| ← | 6th Parliament | 8th Parliament | → |

Overview
- Legislative body: New Zealand Parliament
- Term: 24 September 1879 – 24 September 1881
- Election: 1879 New Zealand general election
- Government: Hall ministry

House of Representatives
- Members: 88
- Speaker of the House: Maurice O'Rorke
- Premier: John Hall

Legislative Council
- Members: 48 (at start) 43 (at end)
- Speaker of the Council: William Fitzherbert

Sovereign
- Monarch: HM Victoria
- Governor: HE Rt. Hon. Sir Arthur Hamilton-Gordon from 29 November 1880 — HE Rt. Hon. Sir Hercules Robinson until 9 September 1880

= 7th New Zealand Parliament =

Term of the Parliament of New Zealand

The 7th New Zealand Parliament was a term of the Parliament of New Zealand.

Elections for this term were held in 69 European electorates between 28 August and 15 September 1879. Elections in the four Māori electorates were held on 1 and 8 September of that year. A total of 88 MPs were elected. Parliament was prorogued in November 1881. During the term of this Parliament, two Ministries were in power.

==Sessions==

The 7th Parliament opened on 24 September 1879, following the 1879 general election. It sat for three sessions, and was prorogued on 8 November 1881.

| Session | Opened | Adjourned |
|---|---|---|
| first | 24 September 1879 | 19 December 1879 |
| second | 28 May 1880 | 1 September 1880 |
| third | 9 June 1881 | 24 September 1881 |

==Historical context==

Political parties had not been established yet; this only happened after the 1890 election. Anyone attempting to form an administration thus had to win support directly from individual MPs. This made first forming, and then retaining a government difficult and challenging.

==Ministries==
The Grey Ministry had been in power since 13 October 1877 during the term of the 6th Parliament. It lasted until 8 October 1879, when the Hall Ministry under Premier John Hall formed a new caucus. This ministry lasted until 21 April 1882, well into the term of the 8th Parliament.

==Initial composition of the 7th Parliament==
88 seats were created across the electorates.

◇ ◇ ◇ ◇ ◇

Condense the paragraph starting "Elections for this term were held" from the text on the 7th New Zealand Parliament into a short bulleted list that keeps its main facts.

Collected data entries
◇ ◇ ◇ ◇ ◇

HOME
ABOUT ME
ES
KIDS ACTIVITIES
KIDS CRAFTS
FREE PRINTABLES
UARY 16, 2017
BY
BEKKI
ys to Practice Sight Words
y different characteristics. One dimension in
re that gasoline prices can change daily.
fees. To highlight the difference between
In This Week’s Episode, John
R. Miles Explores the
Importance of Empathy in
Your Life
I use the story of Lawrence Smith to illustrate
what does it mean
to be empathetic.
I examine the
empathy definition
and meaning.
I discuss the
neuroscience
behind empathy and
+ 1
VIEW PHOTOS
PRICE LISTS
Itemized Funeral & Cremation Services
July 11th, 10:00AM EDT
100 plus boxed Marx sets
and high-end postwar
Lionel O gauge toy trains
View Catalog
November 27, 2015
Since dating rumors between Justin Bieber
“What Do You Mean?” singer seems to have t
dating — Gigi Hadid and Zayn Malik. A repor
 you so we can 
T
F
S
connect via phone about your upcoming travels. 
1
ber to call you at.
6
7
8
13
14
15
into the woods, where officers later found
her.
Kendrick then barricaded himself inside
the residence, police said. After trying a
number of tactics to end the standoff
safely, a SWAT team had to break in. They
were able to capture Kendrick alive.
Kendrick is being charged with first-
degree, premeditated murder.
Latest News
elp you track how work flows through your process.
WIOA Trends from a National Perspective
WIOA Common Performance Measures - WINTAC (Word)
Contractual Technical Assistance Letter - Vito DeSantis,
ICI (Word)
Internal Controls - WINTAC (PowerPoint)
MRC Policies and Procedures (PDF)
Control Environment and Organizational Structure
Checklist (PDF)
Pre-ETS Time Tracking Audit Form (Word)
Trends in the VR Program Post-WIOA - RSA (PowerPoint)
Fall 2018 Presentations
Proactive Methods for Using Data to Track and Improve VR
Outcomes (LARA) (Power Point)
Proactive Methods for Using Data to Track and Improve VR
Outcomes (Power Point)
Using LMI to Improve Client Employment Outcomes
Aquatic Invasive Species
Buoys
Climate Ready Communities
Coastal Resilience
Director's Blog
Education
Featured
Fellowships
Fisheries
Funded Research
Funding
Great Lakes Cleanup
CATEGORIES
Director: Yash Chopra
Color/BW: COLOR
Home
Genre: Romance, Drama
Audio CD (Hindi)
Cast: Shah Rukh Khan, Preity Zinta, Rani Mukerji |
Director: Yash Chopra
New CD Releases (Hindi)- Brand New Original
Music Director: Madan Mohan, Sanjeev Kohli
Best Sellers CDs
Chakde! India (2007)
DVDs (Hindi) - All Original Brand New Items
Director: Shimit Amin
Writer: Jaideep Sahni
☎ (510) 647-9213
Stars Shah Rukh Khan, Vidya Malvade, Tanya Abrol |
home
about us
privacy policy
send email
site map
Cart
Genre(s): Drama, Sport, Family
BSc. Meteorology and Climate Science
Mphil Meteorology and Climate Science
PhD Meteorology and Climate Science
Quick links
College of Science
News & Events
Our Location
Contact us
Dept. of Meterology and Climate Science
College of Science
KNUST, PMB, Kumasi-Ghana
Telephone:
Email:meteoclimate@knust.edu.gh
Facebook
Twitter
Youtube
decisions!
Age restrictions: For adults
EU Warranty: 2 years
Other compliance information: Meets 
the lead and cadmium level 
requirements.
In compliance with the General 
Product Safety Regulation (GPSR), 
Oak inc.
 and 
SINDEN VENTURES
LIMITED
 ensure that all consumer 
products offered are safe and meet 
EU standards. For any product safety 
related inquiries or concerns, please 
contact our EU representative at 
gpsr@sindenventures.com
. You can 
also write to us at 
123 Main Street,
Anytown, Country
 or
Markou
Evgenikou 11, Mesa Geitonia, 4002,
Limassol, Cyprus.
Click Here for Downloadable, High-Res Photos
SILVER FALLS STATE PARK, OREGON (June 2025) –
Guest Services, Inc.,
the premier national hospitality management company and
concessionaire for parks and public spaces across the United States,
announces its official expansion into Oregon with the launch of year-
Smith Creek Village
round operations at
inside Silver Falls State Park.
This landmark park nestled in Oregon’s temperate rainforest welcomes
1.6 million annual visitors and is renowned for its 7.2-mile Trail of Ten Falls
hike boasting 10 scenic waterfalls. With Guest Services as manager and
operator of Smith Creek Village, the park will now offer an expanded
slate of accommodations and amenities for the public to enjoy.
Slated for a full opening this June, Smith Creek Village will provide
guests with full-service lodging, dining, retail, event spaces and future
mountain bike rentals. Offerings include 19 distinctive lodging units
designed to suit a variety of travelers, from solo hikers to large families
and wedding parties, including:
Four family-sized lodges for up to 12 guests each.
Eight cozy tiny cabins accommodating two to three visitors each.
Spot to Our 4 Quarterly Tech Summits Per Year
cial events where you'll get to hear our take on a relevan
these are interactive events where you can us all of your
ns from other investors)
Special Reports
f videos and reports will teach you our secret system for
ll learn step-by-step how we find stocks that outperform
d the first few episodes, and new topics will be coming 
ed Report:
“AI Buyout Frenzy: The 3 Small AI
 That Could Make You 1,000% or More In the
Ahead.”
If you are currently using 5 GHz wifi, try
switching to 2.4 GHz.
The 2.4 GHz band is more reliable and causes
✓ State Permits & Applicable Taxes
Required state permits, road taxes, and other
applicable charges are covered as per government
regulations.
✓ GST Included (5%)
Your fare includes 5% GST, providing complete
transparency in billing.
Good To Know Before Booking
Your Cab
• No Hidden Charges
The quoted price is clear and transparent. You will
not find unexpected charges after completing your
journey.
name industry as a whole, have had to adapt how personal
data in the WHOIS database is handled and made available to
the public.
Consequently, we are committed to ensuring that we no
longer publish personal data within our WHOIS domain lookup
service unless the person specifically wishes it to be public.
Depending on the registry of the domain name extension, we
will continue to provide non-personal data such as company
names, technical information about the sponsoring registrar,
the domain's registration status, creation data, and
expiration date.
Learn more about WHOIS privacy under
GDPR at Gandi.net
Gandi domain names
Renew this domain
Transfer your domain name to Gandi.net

◇ ◇ ◇ ◇ ◇

• Written solution
- 69 European electorates voted between 28 August and 15 September 1879.
- The four Māori electorates voted on 1 and 8 September 1879.
- 88 MPs were elected in total.
- Parliament was prorogued in November 1881.
- Two Ministries held power during the term.